**Texto original**
━━━━━━━━━━━━━━━━━━━━━━━━━━━━━━
El respaldo financiero de grandes corporaciones, como Coca-Cola, a la campaña presidencial de Donald Trump en 2025 provocó un fuerte rechazo en la comunidad latina de Estados Unidos.
La indignación se intensificó debido a las políticas migratorias impulsadas por el expresidente, especialmente considerando que los migrantes representan el 18.2 % de la fuerza laboral, según BBVA Research.
Ante el boicot de consumidores, Coca-Cola se vio obligada a tomar medidas para mitigar el impacto negativo en su imagen y ventas.
La compañía lanzó una estrategia de reconexión directa con los consumidores mexicanos en EE. UU., regalando bebidas en tiendas locales.
Al comprar una botella de 600 ml de Coca-Cola, los clientes reciben gratis otra bebida de su portafolio, como Sprite, Fanta o Del Valle. Esta campaña, enfocada en tenderos y puntos de venta comunitarios, evita el uso de influencers o redes sociales, donde la marca ha recibido duras críticas.
La controversia aumentó con la reaparición del vínculo entre Trump y Coca-Cola Diet, bebida que consumía frecuentemente durante su mandato. La marca ahora busca reparar su relación con la comunidad latina a través de acciones tangibles y cercanas, priorizando el contacto directo con el consumidor.
━━━━━━━━━━━━━━━━━━━━━━━━━━━━━━
**Datos guardados**
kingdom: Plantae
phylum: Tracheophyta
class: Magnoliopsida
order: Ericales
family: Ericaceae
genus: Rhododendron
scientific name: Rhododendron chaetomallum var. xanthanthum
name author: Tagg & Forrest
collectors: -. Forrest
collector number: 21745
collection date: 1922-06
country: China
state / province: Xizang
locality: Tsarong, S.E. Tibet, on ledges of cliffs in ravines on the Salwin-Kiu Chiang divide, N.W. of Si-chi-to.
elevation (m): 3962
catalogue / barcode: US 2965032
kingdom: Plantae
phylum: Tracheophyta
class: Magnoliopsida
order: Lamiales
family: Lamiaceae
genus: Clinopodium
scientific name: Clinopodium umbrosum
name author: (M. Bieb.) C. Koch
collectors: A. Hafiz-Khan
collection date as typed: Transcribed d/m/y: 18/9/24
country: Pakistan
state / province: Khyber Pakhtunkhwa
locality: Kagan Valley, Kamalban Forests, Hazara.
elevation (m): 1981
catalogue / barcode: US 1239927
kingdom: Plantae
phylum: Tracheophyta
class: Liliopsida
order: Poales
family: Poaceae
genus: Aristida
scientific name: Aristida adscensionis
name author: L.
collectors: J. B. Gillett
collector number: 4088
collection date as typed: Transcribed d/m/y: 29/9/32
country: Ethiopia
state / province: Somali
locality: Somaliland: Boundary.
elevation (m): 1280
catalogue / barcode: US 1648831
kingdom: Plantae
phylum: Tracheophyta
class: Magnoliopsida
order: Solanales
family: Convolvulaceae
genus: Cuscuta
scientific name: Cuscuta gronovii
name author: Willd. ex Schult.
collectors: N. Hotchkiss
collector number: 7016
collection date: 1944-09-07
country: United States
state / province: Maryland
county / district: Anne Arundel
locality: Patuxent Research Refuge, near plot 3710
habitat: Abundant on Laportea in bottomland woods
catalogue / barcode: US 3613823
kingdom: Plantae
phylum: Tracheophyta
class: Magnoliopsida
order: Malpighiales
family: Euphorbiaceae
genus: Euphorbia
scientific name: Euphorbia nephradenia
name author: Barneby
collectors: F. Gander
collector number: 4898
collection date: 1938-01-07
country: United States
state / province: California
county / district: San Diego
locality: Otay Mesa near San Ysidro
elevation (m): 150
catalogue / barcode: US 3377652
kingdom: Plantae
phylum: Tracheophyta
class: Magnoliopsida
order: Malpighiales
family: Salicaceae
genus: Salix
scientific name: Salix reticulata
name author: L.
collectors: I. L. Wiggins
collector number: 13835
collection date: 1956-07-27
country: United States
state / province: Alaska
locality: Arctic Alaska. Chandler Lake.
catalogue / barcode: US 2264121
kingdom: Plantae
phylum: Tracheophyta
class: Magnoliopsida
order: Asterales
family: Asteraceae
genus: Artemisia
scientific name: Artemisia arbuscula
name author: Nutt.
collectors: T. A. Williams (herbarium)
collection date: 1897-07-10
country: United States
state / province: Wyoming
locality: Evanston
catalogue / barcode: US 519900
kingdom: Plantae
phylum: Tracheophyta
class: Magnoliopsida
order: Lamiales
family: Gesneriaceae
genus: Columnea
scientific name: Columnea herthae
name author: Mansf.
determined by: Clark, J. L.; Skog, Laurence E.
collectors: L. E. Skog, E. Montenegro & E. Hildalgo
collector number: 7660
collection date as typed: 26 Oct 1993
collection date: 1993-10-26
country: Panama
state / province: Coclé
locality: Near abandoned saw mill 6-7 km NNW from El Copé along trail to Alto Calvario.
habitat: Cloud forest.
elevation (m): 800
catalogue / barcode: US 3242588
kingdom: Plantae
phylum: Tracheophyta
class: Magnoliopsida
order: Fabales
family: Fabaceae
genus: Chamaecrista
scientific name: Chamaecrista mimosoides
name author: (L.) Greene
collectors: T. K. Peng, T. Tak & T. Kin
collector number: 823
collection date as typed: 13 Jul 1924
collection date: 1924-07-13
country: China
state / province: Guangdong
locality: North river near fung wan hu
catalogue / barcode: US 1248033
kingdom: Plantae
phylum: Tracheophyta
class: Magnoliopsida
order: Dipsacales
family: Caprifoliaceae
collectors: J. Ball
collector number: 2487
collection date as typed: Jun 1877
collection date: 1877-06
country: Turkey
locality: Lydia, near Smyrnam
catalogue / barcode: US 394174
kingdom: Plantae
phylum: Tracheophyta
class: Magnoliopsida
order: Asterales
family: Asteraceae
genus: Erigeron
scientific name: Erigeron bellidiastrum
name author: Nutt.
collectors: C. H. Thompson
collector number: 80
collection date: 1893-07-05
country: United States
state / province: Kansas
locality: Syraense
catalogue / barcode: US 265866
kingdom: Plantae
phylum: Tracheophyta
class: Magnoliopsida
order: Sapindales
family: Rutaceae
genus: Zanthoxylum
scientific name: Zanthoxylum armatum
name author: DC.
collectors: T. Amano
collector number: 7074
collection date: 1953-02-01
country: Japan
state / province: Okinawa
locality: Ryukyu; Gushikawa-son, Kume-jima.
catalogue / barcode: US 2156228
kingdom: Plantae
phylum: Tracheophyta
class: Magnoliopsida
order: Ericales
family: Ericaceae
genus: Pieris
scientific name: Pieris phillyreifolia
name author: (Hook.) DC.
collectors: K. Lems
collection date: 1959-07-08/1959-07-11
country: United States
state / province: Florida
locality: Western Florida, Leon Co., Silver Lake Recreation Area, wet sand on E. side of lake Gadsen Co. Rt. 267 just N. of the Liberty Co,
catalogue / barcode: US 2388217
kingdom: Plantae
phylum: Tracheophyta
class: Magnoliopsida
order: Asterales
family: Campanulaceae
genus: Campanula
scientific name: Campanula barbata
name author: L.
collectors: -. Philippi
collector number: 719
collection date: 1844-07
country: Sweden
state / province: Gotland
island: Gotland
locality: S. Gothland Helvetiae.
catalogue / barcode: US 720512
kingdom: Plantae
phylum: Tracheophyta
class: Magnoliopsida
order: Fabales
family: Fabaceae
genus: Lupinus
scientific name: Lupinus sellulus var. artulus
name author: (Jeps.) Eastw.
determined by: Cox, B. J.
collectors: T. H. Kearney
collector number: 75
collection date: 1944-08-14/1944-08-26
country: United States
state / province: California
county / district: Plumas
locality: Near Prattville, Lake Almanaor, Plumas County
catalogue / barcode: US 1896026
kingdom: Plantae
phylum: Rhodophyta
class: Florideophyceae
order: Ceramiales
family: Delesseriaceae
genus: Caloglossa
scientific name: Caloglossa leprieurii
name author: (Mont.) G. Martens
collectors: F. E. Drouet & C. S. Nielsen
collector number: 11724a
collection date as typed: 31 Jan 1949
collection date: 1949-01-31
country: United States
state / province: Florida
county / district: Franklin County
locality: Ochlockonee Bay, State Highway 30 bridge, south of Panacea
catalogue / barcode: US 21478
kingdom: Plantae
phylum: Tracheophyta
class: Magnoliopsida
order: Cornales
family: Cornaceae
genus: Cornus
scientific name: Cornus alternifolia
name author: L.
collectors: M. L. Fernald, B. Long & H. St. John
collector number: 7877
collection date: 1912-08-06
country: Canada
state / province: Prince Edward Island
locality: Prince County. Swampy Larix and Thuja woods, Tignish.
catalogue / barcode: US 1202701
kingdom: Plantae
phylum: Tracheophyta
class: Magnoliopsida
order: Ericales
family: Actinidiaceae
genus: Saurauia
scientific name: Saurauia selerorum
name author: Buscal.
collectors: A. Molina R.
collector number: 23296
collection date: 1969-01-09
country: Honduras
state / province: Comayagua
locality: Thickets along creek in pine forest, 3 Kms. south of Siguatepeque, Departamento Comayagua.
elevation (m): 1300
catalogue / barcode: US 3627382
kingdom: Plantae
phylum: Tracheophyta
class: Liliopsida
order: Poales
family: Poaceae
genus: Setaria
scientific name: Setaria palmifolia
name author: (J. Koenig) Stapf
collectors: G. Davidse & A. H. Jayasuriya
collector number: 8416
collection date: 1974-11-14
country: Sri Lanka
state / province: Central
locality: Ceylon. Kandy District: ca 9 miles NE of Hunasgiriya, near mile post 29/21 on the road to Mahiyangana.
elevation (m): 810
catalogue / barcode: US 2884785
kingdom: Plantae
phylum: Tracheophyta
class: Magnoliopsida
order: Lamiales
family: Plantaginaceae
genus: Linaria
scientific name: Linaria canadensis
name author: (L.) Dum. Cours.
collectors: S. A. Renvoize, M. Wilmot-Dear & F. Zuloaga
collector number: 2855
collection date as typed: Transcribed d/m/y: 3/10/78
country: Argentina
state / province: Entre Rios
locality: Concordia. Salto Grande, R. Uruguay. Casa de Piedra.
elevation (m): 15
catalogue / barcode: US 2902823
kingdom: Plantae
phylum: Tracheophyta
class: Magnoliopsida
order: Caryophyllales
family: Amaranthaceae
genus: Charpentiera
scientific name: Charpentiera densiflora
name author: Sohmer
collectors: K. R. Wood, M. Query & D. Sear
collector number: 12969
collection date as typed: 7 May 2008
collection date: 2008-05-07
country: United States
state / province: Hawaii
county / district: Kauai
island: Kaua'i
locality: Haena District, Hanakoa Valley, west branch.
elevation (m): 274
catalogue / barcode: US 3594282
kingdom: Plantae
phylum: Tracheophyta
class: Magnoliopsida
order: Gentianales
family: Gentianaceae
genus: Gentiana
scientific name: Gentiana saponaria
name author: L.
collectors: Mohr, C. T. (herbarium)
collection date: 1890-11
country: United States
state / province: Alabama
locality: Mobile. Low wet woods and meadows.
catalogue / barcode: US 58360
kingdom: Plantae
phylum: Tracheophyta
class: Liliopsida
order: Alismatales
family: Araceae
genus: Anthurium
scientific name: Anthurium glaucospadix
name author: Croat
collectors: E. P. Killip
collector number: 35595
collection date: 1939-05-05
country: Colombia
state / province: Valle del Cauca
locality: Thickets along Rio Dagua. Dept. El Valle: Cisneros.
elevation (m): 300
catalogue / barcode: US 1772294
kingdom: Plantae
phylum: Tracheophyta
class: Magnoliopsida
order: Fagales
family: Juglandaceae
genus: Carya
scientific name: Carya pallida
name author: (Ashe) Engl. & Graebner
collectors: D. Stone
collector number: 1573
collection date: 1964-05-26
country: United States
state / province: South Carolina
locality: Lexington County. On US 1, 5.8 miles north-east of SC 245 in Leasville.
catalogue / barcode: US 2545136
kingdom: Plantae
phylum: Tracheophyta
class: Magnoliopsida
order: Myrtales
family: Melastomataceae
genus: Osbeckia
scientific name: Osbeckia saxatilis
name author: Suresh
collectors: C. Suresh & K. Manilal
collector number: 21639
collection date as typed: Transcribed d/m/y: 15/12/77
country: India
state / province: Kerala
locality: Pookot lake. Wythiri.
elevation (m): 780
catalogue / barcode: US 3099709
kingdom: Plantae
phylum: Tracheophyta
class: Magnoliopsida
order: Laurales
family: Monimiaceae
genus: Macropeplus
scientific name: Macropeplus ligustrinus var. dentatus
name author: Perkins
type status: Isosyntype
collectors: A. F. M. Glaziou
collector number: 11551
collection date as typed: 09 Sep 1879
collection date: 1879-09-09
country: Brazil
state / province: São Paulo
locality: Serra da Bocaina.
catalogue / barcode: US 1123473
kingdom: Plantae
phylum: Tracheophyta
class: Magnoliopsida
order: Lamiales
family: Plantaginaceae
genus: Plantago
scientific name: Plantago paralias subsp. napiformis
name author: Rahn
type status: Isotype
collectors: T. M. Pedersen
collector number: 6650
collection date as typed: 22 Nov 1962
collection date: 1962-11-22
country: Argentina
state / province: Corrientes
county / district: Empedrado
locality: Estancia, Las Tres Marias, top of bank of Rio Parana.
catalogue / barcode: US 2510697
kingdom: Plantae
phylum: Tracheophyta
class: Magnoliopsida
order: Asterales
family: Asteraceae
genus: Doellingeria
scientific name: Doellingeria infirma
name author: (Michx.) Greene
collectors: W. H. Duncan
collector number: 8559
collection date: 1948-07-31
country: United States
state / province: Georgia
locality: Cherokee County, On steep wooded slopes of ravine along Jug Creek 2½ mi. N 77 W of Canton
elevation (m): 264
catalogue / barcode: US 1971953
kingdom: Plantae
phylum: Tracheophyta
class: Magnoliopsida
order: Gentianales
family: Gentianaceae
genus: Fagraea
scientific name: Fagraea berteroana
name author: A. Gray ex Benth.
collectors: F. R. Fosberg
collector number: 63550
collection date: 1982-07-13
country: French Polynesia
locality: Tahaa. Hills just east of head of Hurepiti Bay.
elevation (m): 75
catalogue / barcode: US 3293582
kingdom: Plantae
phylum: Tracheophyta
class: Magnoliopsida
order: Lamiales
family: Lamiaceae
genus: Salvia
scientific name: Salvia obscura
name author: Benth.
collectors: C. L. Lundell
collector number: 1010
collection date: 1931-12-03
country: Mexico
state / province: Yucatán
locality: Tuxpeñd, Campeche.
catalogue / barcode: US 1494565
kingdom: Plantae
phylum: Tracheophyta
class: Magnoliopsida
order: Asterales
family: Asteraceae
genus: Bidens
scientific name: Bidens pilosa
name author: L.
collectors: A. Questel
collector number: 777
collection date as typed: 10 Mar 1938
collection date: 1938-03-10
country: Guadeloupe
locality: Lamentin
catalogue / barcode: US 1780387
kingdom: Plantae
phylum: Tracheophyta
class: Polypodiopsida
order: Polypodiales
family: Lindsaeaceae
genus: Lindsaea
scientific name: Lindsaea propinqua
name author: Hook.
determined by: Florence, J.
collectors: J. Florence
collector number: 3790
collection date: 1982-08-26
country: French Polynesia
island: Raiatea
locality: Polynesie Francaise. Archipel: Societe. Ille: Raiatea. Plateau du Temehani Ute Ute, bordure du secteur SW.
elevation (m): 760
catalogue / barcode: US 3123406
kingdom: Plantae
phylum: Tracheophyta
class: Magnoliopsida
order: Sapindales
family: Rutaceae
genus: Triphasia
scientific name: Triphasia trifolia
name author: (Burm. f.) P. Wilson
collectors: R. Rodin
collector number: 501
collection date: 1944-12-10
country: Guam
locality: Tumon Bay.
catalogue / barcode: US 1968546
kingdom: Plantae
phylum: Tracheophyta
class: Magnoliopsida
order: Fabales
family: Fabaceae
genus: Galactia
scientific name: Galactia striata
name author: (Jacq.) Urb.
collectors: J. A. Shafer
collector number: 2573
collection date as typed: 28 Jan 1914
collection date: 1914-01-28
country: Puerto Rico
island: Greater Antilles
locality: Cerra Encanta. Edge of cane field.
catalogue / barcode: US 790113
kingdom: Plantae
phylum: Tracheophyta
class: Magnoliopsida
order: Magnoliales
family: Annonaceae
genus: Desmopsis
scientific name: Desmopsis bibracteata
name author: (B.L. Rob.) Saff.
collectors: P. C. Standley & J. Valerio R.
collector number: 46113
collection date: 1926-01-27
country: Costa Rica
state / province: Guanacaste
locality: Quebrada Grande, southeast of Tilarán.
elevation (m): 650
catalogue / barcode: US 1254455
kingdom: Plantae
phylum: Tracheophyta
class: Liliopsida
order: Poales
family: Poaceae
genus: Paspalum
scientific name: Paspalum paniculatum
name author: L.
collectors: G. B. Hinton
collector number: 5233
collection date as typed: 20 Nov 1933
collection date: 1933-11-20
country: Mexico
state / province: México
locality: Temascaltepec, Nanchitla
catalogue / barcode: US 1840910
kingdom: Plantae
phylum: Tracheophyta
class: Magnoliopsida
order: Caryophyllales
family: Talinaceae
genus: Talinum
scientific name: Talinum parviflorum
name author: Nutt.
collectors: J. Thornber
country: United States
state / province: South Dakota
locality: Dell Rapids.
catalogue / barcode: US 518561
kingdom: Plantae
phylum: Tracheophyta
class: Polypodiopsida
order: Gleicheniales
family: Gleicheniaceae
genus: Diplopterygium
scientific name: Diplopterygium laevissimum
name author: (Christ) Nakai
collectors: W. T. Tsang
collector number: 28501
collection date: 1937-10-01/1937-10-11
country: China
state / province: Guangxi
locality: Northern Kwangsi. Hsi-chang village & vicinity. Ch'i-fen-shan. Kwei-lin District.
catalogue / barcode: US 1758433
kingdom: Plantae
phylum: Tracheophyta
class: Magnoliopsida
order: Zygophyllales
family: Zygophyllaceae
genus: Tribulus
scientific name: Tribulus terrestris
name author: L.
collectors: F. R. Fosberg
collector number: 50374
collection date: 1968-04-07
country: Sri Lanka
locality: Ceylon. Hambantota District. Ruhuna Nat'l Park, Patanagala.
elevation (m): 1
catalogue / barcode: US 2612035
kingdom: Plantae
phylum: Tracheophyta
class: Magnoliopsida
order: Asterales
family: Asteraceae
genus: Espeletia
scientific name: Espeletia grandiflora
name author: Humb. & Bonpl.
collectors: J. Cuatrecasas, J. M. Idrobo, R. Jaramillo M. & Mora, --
━━━━━━━━━━━━━━━━━━━━━━━━━━━━━━
**Tu tarea**
Imprime sin cambios el fragmento del texto sobre Coca-Cola que va desde "El respaldo financiero" hasta "de Estados Unidos.", ambos incluidos.

**Solución del ejercicio**
El respaldo financiero de grandes corporaciones, como Coca-Cola, a la campaña presidencial de Donald Trump en 2025 provocó un fuerte rechazo en la comunidad latina de Estados Unidos.